2009-02-02 17:55:13

by Jan Kara

[permalink] [raw]
Subject: [PATCH 0/4] Fix return value of jbd[2]_start_commit() and ext[34]_sync_fs()


Here are patches changing journal_start_commit() and it's JBD2 equivalent to
have more sensible meaning of a return value and patches changing
ext3_sync_fs() and ext4_sync_fs() back to original state (wrt journal
flushing).

Honza


2009-02-02 17:55:13

by Jan Kara

[permalink] [raw]
Subject: [PATCH] Revert "ext3: wait on all pending commits in ext3_sync_fs"

This reverts commit c87591b719737b4e91eb1a9fa8fd55a4ff1886d6.

Since journal_start_commit() is now fixed to return 1 when we
started a transaction commit, there's some transaction waiting to be
committed or there's a transaction already committing, we don't
need to call ext3_force_commit() in ext3_sync_fs(). Furthermore
ext3_force_commit() can unnecessarily create sync transaction which is
expensive so it's worthwhile to remove it when we can.

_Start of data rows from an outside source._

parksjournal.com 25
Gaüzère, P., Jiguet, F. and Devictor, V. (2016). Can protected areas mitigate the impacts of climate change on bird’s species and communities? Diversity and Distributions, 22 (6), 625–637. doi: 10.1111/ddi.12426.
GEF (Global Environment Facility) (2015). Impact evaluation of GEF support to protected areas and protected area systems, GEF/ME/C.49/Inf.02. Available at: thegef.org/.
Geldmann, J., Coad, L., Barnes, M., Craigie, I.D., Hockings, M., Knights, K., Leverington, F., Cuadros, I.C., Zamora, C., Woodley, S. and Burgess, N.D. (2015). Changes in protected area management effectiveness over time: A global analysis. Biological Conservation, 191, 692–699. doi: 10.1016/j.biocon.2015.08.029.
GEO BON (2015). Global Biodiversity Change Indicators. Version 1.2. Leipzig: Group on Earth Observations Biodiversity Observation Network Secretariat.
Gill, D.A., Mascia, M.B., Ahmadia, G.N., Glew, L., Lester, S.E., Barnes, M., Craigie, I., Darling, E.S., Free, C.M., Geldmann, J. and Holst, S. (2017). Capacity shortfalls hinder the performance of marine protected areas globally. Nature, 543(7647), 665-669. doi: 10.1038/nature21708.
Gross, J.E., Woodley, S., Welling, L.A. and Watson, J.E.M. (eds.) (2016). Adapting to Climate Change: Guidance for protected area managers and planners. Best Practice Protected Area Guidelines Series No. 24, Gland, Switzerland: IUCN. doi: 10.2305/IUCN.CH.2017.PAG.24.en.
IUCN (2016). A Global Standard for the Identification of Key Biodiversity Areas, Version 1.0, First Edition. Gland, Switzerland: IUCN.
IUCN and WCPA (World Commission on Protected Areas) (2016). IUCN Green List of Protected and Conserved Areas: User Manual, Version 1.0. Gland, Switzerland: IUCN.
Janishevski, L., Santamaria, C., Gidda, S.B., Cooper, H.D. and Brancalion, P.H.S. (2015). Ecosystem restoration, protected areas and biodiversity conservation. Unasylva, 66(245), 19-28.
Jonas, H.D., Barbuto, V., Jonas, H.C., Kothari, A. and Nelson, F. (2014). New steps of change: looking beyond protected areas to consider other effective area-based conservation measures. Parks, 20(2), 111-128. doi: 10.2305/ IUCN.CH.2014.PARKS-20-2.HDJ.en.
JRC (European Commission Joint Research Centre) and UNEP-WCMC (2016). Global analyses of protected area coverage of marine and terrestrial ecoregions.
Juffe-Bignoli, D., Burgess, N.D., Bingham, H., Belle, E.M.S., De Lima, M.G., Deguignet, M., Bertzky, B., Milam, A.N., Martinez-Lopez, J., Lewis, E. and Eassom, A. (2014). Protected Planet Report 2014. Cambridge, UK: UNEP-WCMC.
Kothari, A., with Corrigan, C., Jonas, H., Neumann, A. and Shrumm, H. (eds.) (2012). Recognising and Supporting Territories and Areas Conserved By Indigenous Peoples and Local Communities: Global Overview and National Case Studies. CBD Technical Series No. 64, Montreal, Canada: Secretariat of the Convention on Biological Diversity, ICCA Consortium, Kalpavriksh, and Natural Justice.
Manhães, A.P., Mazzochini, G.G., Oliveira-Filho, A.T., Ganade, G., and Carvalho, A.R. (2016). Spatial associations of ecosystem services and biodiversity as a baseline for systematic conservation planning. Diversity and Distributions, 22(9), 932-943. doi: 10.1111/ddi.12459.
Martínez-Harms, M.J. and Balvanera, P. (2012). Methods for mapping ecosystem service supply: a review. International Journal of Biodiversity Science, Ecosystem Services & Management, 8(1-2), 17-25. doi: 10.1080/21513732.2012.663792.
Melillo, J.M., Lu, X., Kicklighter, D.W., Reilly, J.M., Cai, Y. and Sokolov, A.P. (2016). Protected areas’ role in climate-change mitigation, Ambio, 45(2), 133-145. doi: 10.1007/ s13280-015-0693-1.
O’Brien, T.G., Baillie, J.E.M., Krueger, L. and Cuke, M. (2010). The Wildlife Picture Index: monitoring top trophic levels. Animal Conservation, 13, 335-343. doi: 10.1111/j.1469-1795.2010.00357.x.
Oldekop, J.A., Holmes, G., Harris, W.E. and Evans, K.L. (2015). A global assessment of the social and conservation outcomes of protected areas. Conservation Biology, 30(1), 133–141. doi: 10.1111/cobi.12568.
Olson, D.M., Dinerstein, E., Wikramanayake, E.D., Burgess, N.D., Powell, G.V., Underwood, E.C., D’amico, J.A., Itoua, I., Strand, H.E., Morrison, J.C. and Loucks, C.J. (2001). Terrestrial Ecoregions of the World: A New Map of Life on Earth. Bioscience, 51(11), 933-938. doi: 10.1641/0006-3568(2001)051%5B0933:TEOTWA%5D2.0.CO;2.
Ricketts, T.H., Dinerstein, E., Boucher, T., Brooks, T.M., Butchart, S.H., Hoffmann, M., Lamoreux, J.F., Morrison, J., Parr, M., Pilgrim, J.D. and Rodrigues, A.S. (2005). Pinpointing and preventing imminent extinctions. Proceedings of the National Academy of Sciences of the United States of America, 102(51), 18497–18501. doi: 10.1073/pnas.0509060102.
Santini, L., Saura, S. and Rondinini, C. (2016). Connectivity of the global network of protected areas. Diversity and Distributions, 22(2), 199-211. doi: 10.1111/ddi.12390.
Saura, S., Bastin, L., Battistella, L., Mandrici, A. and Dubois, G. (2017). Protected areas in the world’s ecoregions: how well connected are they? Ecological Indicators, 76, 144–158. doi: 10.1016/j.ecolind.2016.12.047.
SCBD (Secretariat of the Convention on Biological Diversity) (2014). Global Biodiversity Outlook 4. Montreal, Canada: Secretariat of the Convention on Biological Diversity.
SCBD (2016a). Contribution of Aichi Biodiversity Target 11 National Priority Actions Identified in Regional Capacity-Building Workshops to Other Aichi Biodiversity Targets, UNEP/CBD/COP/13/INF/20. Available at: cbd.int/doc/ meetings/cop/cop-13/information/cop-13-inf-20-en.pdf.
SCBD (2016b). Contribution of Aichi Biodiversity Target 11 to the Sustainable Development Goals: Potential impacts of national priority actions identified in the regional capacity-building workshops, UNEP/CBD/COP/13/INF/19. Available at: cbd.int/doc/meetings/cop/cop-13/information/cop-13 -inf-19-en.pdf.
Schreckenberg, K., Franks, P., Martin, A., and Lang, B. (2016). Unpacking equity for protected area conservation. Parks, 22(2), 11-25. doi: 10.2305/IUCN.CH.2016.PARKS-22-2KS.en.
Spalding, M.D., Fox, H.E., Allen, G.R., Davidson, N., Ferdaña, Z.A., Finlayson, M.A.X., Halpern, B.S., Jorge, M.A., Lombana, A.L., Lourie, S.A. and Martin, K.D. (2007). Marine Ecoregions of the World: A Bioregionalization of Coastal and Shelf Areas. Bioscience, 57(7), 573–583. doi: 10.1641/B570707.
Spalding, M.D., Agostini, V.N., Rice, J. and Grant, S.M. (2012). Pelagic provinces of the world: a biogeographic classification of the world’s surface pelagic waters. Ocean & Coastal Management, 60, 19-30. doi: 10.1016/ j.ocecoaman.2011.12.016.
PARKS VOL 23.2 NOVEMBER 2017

CC: Eric Sandeen <[email protected]>
CC: [email protected]
Signed-off-by: Jan Kara <[email protected]>
---
fs/ext3/super.c | 11 ++++++-----
1 files changed, 6 insertions(+), 5 deletions(-)

diff --git a/fs/ext3/super.c b/fs/ext3/super.c
index b70d90e..4a97041 100644
--- a/fs/ext3/super.c
+++ b/fs/ext3/super.c
@@ -2428,12 +2428,13 @@ static void ext3_write_super (struct super_block * sb)

static int ext3_sync_fs(struct super_block *sb, int wait)
{
- sb->s_dirt = 0;
- if (wait)
- ext3_force_commit(sb);
- else
- journal_start_commit(EXT3_SB(sb)->s_journal, NULL);
+ tid_t target;

+ sb->s_dirt = 0;
+ if (journal_start_commit(EXT3_SB(sb)->s_journal, &target)) {
+ if (wait)
+ log_wait_commit(EXT3_SB(sb)->s_journal, target);
+ }
return 0;
}

--
1.6.0.2


2009-02-02 17:55:14

by Jan Kara

[permalink] [raw]
Subject: [PATCH] jbd: Fix return value of journal_start_commit()

journal_start_commit() returns 1 if either a transaction is committing or the
function has queued a transaction commit. But it returns 0 if we raced with
somebody queueing the transaction commit as well. This resulted in
ext3_sync_fs() not functioning correctly (description from Arthur Jones):
In the case of a data=ordered umount with pending long symlinks which are
delayed due to a long list of other I/O on the backing block device, this
causes the buffer associated with the long symlinks to not be moved to the
inode dirty list in the second phase of fsync_super. Then, before they can be
dirtied again, kjournald exits, seeing the UMOUNT flag and the dirty pages are
never written to the backing block device, causing long symlink corruption and
exposing new or previously freed block data to userspace.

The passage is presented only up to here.